#### Your objective:
Answer these questions from the hair mousse text below.
(a) Which company brought hair mousse to the North American retail market, and in which decade?
(b) Which year is believed to mark the decline of "mousse mania"?
(c) What is typically the first ingredient in a canister of hair mousse?

#### Source extract:
***

Hair mousse, also referred to as styling foam, is a hairstyling product to protect, control, and style hair. "Mousse" originates from a French term meaning foam. Hair mousse originated in France and was taken to the North American retail market by L'Oreal in the 1980s.

It is often dispensed in an aerosol foam spray or in cream form. Hair mousse adds volume to hair and provides both conditioning and hold, without any clumps or build-up. It is a hairstyling product which works by using synthetic resins to coat the hairs, to assist the hair in taking a certain shape.

==History==

The early 1980s arrival of hair mousse in North America was known as "mousse mania" as hairdressers unveiled the new foam product to their clientele. Throughout its first years on the market, hair mousse quickly became a multimillion-dollar product. 1984 domestic retail sales for the product ranged from $100–$150 million and almost $200 million in sales by 1986.

By the mid-1980s, the big hair style trend and the usage of mousse and other volumizing products increased in popularity. It is believed that the year 1987 marked the decline of "mousse mania", as the popularity of having big hair decreased and people began to grow concerned about using more environmentally friendly products. Due to the chemical makeup of the hairstyling product it was not commonly deemed "environmentally friendly".

==Application==

As a versatile and light-weight hair styling product, hair mousse is a popular choice for both short and long hairstyles and can be used on naturally curly or permed hair to reduce frizz and define curl. When hair mousse is applied to wet hair that is dried with a hair dryer or diffuser attachment, it provides additional volume and hold.

Temporary color mousse can be used to cover up grey hair and create hair styles at the same time. Semi-permanent color mousse can be used to give toning to hair that is fading from hair color processes.

==Ingredients==

Typically, the first ingredient in a canister of hair mousse is water, which is the top substance used to blend the varying chemical substances together. Alcohol helps dissolve the ingredients already added to the water and helps produce a quick breaking foam.

A polymer or resin is the most effective and important component of hair mousse, which acts as a conditioning agent. These resins are long chain molecules that form a film on the hair allowing a tighter grip on the hair strands, making it harder to brush off and form a resistant film. This allows users to comb or brush their hair, as well as apply heat from a blow dryer without the mousse leaving the hair stiff.

Cationic resin is often blended with another film former to give a firmer hold on the hair. In order for this to be successful, the polymer chosen must be nonionic in nature and should be compatible with the cationic resin.
Emulsifiers are used to help blend the product creating foam. Mousses do not require long-lasting foam stability. Ideally, the foam will break down immediately once worked into the hair.

Other added ingredients in various hair mousses, such as vitamins, silicones, sunscreens, and dyes, tend to assist in additional functions for the hair mousse product, such as providing an additional conditioning component.

Certain brands contain alcohol, which is suitable for most hair types except dry.

***

#### Stored data:
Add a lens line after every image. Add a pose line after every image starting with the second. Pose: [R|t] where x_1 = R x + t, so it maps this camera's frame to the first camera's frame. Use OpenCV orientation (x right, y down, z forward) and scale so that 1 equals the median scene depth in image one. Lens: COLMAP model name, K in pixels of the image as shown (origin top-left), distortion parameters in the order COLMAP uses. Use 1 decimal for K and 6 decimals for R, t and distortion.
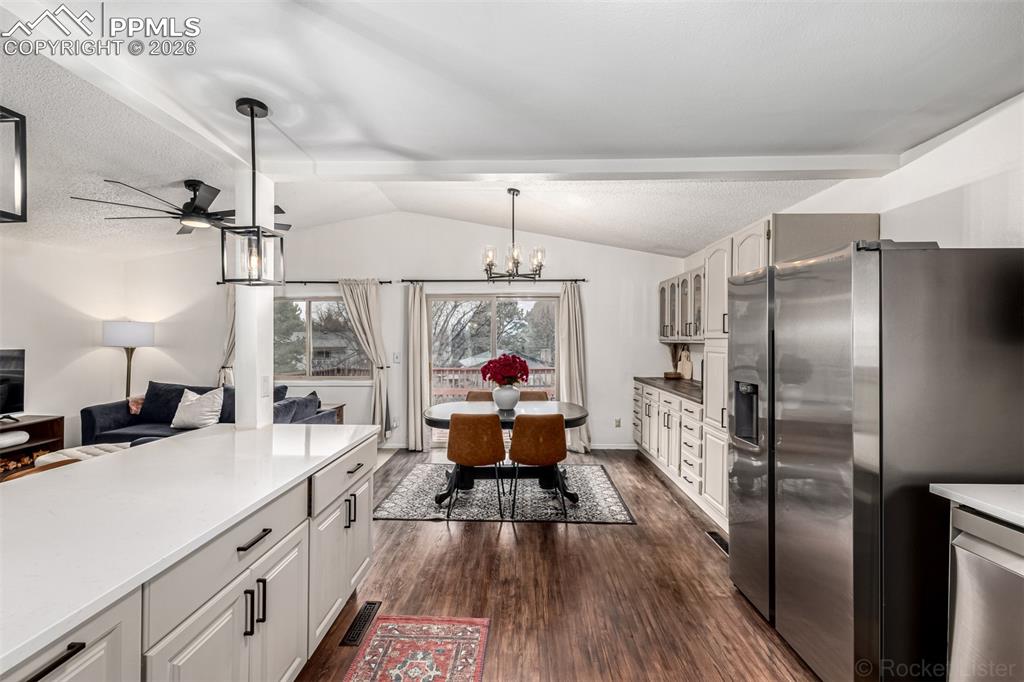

***

#### Written response:
(a) L'Oreal, in the 1980s.
(b) 1987.
(c) Water.